Днем протопил печку, прибрал кое-что во дворе и в доме. К вечеру, положив в рюкзак с десяток манщиков и камуфлированную непромокаемую накидку, отправился на охоту. К речке вышел по краю низины, примерно в километре ниже поселка геологов. Теперь он виден был как на ладони, потому что дома стояли и по южному склону, расчищенному от деревьев.

Облюбовал неширокий мыс в изгибе речной долины, которую Вьюшка и здесь пересекала поперек, подходя к мысу слева и, оставляя перед ним небольшую полосу поймы, опять круто изгибалась и уходила к устью рядом с правым коренным берегом. Таким образом, мыс с двух сторон окружало мелководье, а впереди река сливалась с более широким, в полдолины, разливом. Расставленные дугой манщики утки могли видеть издалека. За основу скрадка взял растущие рядом треугольником три кустика ивняка. У переднего и боковых надломил верхушки наружу, а внутренние ветки отрезал. Двери сделал из камуфлированной накидки. Было тихо и очень тепло. Вдали над разливом, ближе к устыо, кружили чайки. Перед скрадком пролетел очень крупный мотылек. Под вечер на разные голоса запели птицы. Только и оставалось любоваться природой, потому что видел всего пять уток. В густых сумерках собрал манщики и только вышел оз’ электролинии на свою дачную дорогу, как над головой засвистели утиные крылья. Стая за стаей и на высоте всего 100-150 метров утки пошли на север прямо над дачными домиками и летели часа два-три.

ДАННЫЕ ДЛЯ ЗАДАНИЯ ▸
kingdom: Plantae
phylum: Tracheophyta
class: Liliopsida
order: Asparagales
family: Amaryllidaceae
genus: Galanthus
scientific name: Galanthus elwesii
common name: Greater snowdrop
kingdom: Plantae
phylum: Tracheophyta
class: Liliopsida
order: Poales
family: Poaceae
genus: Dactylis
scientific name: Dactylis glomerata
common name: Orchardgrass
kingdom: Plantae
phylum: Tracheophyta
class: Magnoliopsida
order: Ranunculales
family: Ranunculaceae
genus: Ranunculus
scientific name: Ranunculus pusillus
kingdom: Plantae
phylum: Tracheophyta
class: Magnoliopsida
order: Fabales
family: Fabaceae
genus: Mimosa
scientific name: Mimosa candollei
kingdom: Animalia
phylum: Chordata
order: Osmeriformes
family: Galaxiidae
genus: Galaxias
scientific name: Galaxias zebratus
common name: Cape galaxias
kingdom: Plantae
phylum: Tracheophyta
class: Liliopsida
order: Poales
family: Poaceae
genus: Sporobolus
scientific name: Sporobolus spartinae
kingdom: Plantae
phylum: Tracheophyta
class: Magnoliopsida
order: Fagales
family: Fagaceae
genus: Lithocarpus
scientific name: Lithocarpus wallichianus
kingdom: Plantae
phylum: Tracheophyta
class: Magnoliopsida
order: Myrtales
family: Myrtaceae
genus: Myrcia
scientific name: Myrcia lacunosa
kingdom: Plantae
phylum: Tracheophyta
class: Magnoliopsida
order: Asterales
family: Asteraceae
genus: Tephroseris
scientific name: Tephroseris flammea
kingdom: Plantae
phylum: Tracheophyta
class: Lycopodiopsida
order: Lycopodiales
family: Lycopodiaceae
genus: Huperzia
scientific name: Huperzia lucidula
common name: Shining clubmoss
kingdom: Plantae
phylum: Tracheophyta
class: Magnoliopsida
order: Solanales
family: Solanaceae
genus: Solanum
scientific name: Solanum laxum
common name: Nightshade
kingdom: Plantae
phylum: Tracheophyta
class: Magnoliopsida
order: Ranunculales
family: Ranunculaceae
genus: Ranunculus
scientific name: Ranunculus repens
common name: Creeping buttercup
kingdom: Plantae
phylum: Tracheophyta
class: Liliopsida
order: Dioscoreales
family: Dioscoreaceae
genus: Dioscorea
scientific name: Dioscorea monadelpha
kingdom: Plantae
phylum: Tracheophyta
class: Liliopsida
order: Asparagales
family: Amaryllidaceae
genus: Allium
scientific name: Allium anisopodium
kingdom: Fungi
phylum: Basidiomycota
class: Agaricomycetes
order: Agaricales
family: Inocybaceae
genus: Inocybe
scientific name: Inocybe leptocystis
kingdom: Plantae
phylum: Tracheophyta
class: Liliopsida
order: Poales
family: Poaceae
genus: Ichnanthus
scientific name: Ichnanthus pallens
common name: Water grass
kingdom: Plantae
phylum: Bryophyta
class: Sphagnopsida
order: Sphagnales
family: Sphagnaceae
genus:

ЧТО НУЖНО СДЕЛАТЬ ▸
• 1. Выведите заново строки с данными, начиная со строки с «scientific name: Ichnanthus pallens» и заканчивая последней из этих строк, заменив в них «order» на «taxonomic order». Больше ничего не меняйте.
• 2. Подхватите рассказ об утиной охоте на речке и продолжите его после последней фразы.

РЕЗУЛЬТАТЫ ▸
• 1.
scientific name: Ichnanthus pallens
common name: Water grass
kingdom: Plantae
phylum: Bryophyta
class: Sphagnopsida
taxonomic order: Sphagnales
family: Sphagnaceae
genus:

• 2.
Понятно, что утром пролета уже не будет. Пошел в скрадок вечером и не увидел вообще никаких птиц. Даже не расставлял манщики. И не зря, только почти в темноте какая-то утка низко перелетела пойму и села под противоположный берег. 3 мая, собираясь в город, видел трех лебедей, колонной летевших на юг, и трех крупных чаек, которые шли на север.

Необычно ранней весной 1997 года ледоход на Иртыше, как и охотничий сезон, открылись 26 апреля в субботу. Мы с Андреем поехали на выходные прибрать после зимы дачный участок, а заодно и поохотиться. Вечером сходили к устью Вьюшки. Я сел с чучелами на разливе прямо перед просекой, Андрей — на озере около лежневки. Уток мало. Всего четыре пары пролетели от устья в долину речки. Я заведомо далеко обстрелял чирков и шилохвость над разливом. Но охота есть охота, и не всегда следуешь расчету или известным правилам, иногда азарт берет свое.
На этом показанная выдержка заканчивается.